Saved entries
• • • • • • •
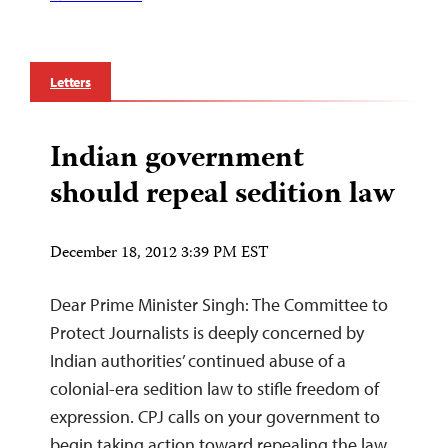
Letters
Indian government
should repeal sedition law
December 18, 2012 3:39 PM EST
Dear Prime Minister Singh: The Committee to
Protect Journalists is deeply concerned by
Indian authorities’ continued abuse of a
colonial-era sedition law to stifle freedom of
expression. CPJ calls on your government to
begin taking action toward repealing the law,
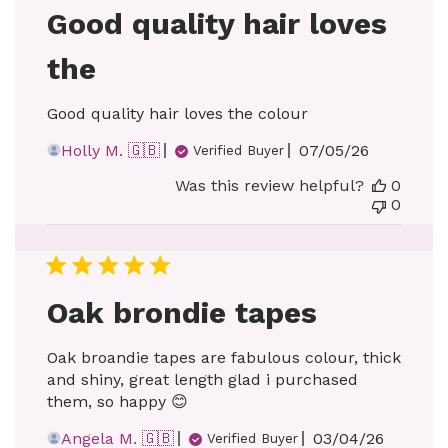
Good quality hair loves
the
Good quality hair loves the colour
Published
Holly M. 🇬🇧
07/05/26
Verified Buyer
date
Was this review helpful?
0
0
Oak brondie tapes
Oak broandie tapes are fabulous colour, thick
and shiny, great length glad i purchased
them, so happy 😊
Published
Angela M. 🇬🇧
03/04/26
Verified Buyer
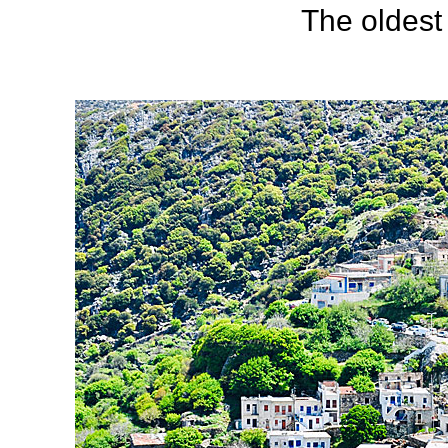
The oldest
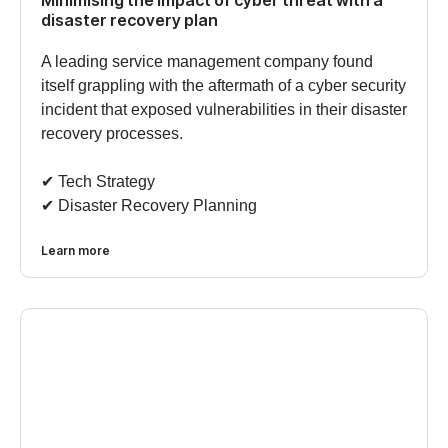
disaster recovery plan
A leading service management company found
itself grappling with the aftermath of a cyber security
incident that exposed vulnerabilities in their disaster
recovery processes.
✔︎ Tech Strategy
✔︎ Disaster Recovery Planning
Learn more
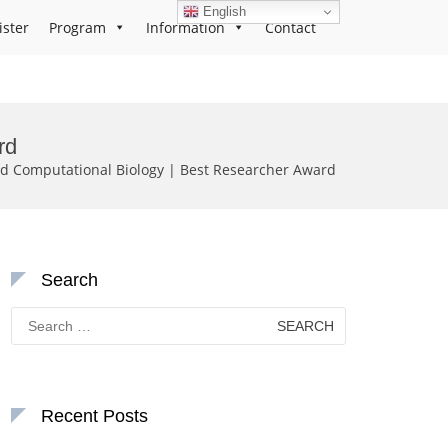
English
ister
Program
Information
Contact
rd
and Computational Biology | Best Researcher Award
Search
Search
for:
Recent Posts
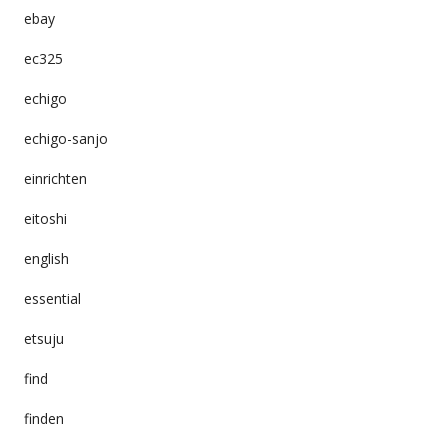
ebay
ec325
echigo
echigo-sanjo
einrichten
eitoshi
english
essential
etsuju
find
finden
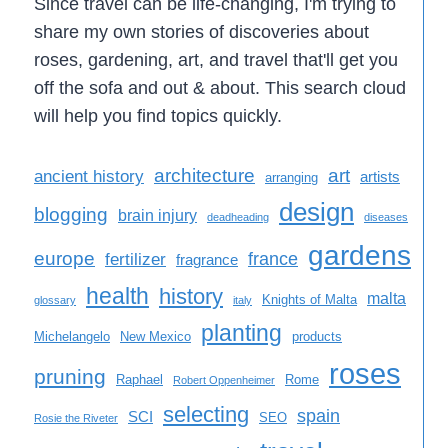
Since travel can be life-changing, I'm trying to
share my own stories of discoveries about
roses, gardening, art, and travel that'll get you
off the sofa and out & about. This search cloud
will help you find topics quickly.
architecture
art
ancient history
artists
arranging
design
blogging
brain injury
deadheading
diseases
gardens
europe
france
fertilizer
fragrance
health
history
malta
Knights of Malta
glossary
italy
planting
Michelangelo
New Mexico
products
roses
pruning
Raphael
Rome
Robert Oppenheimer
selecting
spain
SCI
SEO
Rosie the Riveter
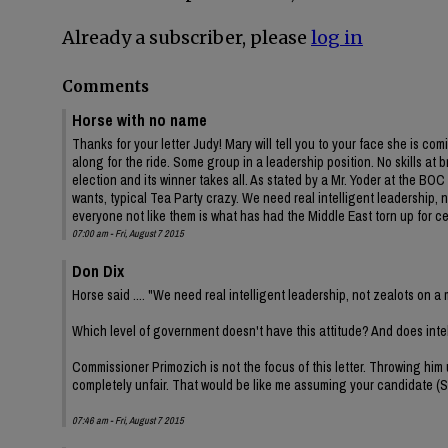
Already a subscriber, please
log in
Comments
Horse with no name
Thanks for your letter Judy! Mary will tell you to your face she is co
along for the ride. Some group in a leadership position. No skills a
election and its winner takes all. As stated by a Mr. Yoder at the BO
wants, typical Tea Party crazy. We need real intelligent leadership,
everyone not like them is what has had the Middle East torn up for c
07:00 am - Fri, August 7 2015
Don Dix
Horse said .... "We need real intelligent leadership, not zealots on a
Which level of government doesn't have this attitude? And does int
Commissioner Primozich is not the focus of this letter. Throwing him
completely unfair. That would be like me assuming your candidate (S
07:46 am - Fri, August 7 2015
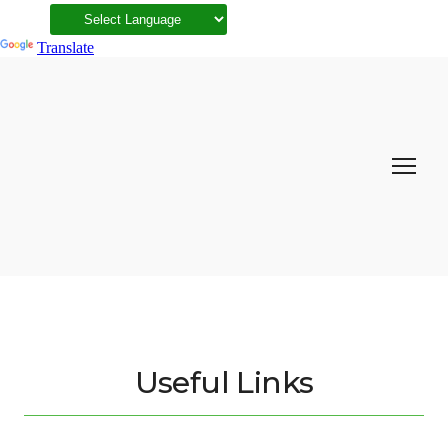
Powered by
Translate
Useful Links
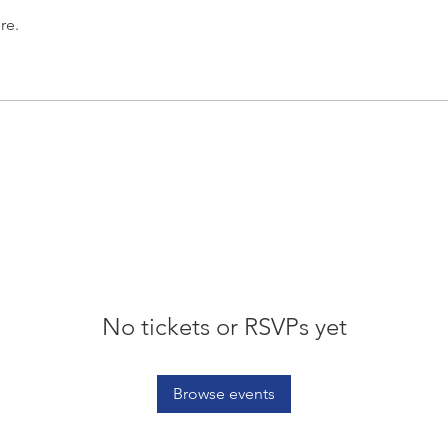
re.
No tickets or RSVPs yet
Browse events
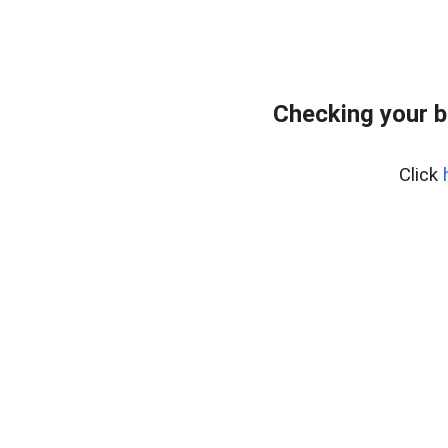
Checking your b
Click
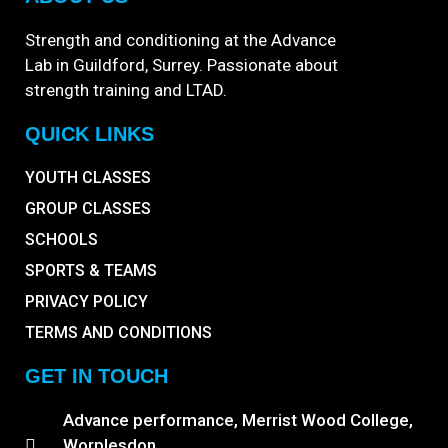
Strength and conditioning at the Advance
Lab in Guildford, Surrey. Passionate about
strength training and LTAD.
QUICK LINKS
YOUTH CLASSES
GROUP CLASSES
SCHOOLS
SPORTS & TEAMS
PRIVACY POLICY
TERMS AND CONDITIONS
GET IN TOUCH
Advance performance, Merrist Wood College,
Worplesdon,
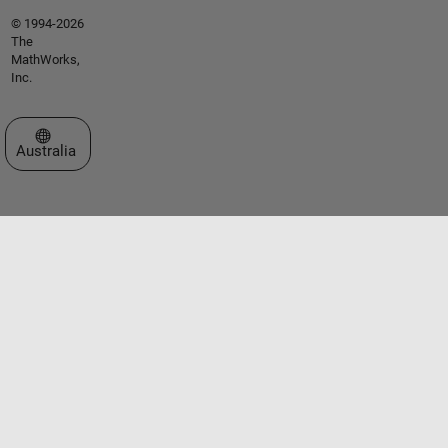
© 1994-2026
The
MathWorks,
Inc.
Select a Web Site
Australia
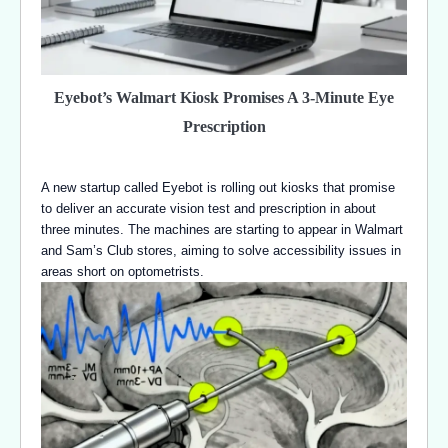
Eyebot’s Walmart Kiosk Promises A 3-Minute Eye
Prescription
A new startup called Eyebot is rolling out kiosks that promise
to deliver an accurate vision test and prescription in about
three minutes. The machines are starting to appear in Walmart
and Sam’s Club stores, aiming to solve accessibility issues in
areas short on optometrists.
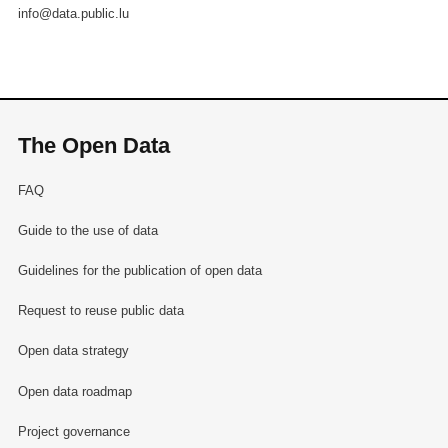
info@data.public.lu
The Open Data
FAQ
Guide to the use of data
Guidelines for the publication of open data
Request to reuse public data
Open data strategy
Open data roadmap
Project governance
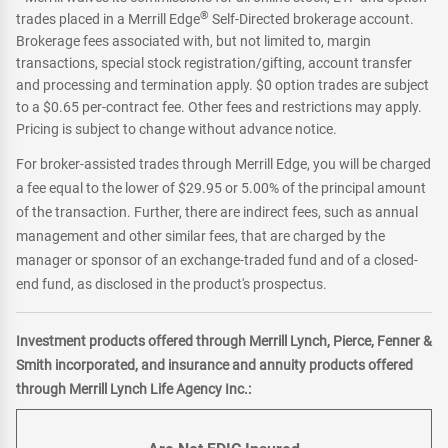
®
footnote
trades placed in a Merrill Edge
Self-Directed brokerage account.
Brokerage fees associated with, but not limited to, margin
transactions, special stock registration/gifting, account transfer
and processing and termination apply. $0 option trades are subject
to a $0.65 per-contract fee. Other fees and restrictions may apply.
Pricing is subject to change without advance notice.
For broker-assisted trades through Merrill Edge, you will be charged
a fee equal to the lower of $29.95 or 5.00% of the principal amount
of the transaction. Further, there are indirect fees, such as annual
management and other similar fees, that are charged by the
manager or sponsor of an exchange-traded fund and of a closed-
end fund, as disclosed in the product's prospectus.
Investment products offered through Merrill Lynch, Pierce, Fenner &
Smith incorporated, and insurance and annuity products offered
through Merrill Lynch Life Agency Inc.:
• • • • • • •
Goal of the exercise >>
Although the records above contain pictures, your copy should give only their text, exactly as written.

Final answer >>
Letters
Indian government
should repeal sedition law
December 18, 2012 3:39 PM EST
Dear Prime Minister Singh: The Committee to
Protect Journalists is deeply concerned by
Indian authorities’ continued abuse of a
colonial-era sedition law to stifle freedom of
expression. CPJ calls on your government to
begin taking action toward repealing the law,
Good quality hair loves
the
Good quality hair loves the colour
Published
Holly M. 🇬🇧
07/05/26
Verified Buyer
date
Was this review helpful?
0
0
Oak brondie tapes
Oak broandie tapes are fabulous colour, thick
and shiny, great length glad i purchased
them, so happy 😊
Published
Angela M. 🇬🇧
03/04/26
Verified Buyer
The oldest
disaster recovery plan
A leading service management company found
itself grappling with the aftermath of a cyber security
incident that exposed vulnerabilities in their disaster
recovery processes.
✔︎ Tech Strategy
✔︎ Disaster Recovery Planning
Learn more
English
ister
Program
Information
Contact
rd
and Computational Biology | Best Researcher Award
Search
Search
for:
Recent Posts
ebay
ec325
echigo
echigo-sanjo
einrichten
eitoshi
english
essential
etsuju
find
finden
Since travel can be life-changing, I'm trying to
share my own stories of discoveries about
roses, gardening, art, and travel that'll get you
off the sofa and out & about. This search cloud
will help you find topics quickly.
architecture
art
ancient history
artists
arranging
design
blogging
brain injury
deadheading
diseases
gardens
europe
france
fertilizer
fragrance
health
history
malta
Knights of Malta
glossary
italy
planting
Michelangelo
New Mexico
products
roses
pruning
Raphael
Rome
Robert Oppenheimer
selecting
spain
SCI
SEO
Rosie the Riveter
Already a subscriber, please
log in
Comments
Horse with no name
Thanks for your letter Judy! Mary will tell you to your face she is co
along for the ride. Some group in a leadership position. No skills a
election and its winner takes all. As stated by a Mr. Yoder at the BO
wants, typical Tea Party crazy. We need real intelligent leadership,
everyone not like them is what has had the Middle East torn up for c
07:00 am - Fri, August 7 2015
Don Dix
Horse said .... "We need real intelligent leadership, not zealots on a
Which level of government doesn't have this attitude? And does int
Commissioner Primozich is not the focus of this letter. Throwing him
completely unfair. That would be like me assuming your candidate (S
07:46 am - Fri, August 7 2015
Powered by
Translate
Useful Links
re.
No tickets or RSVPs yet
Browse events
Checking your b
Click
Strength and conditioning at the Advance
Lab in Guildford, Surrey. Passionate about
strength training and LTAD.
QUICK LINKS
YOUTH CLASSES
GROUP CLASSES
SCHOOLS
SPORTS & TEAMS
PRIVACY POLICY
TERMS AND CONDITIONS
GET IN TOUCH
Advance performance, Merrist Wood College,
Worplesdon,
© 1994-2026
The
MathWorks,
Inc.
Select a Web Site
Australia
Eyebot’s Walmart Kiosk Promises A 3-Minute Eye
Prescription
A new startup called Eyebot is rolling out kiosks that promise
to deliver an accurate vision test and prescription in about
three minutes. The machines are starting to appear in Walmart
and Sam’s Club stores, aiming to solve accessibility issues in
areas short on optometrists.
info@data.public.lu
The Open Data
FAQ
Guide to the use of data
Guidelines for the publication of open data
Request to reuse public data
Open data strategy
Open data roadmap
Project governance
®
footnote
trades placed in a Merrill Edge
Self-Directed brokerage account.
Brokerage fees associated with, but not limited to, margin
transactions, special stock registration/gifting, account transfer
and processing and termination apply. $0 option trades are subject
to a $0.65 per-contract fee. Other fees and restrictions may apply.
Pricing is subject to change without advance notice.
For broker-assisted trades through Merrill Edge, you will be charged
a fee equal to the lower of $29.95 or 5.00% of the principal amount
of the transaction. Further, there are indirect fees, such as annual
management and other similar fees, that are charged by the
manager or sponsor of an exchange-traded fund and of a closed-
end fund, as disclosed in the product's prospectus.
Investment products offered through Merrill Lynch, Pierce, Fenner &
Smith incorporated, and insurance and annuity products offered
through Merrill Lynch Life Agency Inc.:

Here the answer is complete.